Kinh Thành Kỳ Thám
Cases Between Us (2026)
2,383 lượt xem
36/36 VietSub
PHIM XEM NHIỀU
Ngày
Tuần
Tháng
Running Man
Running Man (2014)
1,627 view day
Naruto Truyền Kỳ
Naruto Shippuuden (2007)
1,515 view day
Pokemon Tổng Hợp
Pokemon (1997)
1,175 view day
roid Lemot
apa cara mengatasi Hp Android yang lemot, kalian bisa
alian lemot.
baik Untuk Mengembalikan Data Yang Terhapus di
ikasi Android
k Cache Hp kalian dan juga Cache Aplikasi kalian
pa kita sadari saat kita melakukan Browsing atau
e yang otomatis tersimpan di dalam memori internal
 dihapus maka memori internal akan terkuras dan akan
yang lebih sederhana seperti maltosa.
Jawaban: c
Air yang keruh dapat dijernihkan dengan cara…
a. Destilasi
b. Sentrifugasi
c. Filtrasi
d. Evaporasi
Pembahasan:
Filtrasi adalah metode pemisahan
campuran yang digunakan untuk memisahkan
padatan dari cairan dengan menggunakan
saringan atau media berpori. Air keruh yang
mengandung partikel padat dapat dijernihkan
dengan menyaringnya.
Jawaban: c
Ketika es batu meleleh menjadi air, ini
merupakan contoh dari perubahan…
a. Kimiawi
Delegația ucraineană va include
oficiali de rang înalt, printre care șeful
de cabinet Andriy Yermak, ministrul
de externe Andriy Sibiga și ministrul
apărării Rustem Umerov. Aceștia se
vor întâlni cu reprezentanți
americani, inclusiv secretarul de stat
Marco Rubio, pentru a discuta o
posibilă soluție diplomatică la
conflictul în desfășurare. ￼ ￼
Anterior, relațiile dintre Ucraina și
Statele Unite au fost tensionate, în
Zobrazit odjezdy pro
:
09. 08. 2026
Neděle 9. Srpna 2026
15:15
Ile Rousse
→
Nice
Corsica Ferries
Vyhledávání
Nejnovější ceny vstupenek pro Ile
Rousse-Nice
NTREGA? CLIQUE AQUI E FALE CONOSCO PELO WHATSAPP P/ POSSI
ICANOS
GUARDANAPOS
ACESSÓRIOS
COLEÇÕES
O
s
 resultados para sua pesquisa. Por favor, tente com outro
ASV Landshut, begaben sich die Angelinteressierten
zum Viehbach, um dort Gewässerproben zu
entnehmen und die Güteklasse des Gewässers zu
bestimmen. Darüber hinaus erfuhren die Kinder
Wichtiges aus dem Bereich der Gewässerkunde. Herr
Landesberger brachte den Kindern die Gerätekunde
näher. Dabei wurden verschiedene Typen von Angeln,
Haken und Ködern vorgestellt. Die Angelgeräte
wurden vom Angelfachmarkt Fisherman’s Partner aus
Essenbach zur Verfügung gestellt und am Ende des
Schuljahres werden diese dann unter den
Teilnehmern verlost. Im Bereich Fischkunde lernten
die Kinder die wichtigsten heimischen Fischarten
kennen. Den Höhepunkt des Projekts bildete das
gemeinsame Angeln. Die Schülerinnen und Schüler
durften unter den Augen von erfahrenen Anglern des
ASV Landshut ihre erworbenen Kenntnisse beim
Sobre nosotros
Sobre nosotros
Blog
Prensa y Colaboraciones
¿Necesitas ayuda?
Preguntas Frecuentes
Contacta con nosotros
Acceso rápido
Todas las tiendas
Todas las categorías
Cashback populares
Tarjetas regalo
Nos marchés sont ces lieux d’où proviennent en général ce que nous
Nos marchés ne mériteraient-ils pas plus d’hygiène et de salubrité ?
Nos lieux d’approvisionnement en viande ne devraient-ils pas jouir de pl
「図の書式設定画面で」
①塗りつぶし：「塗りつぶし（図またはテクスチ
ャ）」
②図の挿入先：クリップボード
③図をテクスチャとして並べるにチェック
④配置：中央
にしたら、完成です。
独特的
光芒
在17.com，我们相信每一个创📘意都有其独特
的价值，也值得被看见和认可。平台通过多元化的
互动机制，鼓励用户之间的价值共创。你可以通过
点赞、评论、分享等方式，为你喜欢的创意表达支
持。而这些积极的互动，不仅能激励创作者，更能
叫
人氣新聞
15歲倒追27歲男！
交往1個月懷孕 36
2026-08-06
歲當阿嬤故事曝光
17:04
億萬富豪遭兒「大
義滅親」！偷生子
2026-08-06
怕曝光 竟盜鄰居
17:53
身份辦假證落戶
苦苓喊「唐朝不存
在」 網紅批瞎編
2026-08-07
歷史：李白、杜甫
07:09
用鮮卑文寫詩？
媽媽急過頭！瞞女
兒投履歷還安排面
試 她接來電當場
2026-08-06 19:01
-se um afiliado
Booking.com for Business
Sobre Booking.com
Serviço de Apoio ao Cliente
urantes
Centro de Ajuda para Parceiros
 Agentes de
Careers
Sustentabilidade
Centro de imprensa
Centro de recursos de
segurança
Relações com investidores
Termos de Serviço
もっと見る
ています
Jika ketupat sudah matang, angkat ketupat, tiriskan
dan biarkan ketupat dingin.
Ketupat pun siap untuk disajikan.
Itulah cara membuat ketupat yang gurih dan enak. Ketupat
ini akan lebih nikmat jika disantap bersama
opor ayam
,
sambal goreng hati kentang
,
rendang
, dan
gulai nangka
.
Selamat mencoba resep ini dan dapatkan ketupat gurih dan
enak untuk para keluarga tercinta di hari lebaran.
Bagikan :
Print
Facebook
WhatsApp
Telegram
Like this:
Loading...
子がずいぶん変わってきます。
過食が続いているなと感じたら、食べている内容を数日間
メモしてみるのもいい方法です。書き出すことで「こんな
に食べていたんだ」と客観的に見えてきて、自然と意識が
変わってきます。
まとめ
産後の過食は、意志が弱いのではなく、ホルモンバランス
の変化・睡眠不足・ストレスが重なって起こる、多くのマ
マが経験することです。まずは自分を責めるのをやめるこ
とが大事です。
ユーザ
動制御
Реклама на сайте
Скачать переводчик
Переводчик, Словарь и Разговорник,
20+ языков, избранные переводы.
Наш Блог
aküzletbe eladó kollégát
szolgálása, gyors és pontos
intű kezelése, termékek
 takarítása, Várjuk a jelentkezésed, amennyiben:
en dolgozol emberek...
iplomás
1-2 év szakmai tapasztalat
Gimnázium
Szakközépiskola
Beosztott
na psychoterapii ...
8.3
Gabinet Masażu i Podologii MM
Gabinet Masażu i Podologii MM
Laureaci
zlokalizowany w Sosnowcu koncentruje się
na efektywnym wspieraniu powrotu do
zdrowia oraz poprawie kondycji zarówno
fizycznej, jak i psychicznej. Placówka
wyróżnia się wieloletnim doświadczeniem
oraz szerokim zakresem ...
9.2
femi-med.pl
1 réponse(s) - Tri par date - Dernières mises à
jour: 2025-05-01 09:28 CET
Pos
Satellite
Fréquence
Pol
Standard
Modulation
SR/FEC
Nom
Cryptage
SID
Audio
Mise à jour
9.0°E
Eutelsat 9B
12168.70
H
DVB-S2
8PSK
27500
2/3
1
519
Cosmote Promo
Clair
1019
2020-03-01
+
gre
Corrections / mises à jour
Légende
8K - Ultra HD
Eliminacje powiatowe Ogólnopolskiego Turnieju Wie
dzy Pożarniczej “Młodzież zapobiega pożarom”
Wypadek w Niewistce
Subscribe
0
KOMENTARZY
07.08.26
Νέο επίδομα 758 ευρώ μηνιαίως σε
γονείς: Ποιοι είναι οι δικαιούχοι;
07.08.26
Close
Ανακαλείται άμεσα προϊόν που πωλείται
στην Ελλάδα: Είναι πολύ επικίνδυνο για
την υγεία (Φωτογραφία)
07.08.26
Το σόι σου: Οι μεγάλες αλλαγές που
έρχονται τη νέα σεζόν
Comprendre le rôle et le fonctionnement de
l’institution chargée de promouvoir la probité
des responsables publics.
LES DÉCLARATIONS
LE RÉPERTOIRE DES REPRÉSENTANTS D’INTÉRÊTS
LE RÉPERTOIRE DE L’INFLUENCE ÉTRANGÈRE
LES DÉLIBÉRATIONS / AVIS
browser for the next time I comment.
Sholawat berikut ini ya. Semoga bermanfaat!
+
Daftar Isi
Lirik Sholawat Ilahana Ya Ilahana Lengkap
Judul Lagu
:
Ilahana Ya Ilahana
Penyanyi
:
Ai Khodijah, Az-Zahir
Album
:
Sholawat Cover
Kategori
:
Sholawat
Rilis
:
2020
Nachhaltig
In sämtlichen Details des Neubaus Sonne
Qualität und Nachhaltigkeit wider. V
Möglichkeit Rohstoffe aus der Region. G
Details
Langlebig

—————

* **Problem statement**
Duplicate verbatim the text of the records above, from their first line through the line containing "de externe Andriy Sibiga și ministrul", with both of those lines included.

* **Worked solution**
Kinh Thành Kỳ Thám
Cases Between Us (2026)
2,383 lượt xem
36/36 VietSub
PHIM XEM NHIỀU
Ngày
Tuần
Tháng
Running Man
Running Man (2014)
1,627 view day
Naruto Truyền Kỳ
Naruto Shippuuden (2007)
1,515 view day
Pokemon Tổng Hợp
Pokemon (1997)
1,175 view day
roid Lemot
apa cara mengatasi Hp Android yang lemot, kalian bisa
alian lemot.
baik Untuk Mengembalikan Data Yang Terhapus di
ikasi Android
k Cache Hp kalian dan juga Cache Aplikasi kalian
pa kita sadari saat kita melakukan Browsing atau
e yang otomatis tersimpan di dalam memori internal
 dihapus maka memori internal akan terkuras dan akan
yang lebih sederhana seperti maltosa.
Jawaban: c
Air yang keruh dapat dijernihkan dengan cara…
a. Destilasi
b. Sentrifugasi
c. Filtrasi
d. Evaporasi
Pembahasan:
Filtrasi adalah metode pemisahan
campuran yang digunakan untuk memisahkan
padatan dari cairan dengan menggunakan
saringan atau media berpori. Air keruh yang
mengandung partikel padat dapat dijernihkan
dengan menyaringnya.
Jawaban: c
Ketika es batu meleleh menjadi air, ini
merupakan contoh dari perubahan…
a. Kimiawi
Delegația ucraineană va include
oficiali de rang înalt, printre care șeful
de cabinet Andriy Yermak, ministrul
de externe Andriy Sibiga și ministrul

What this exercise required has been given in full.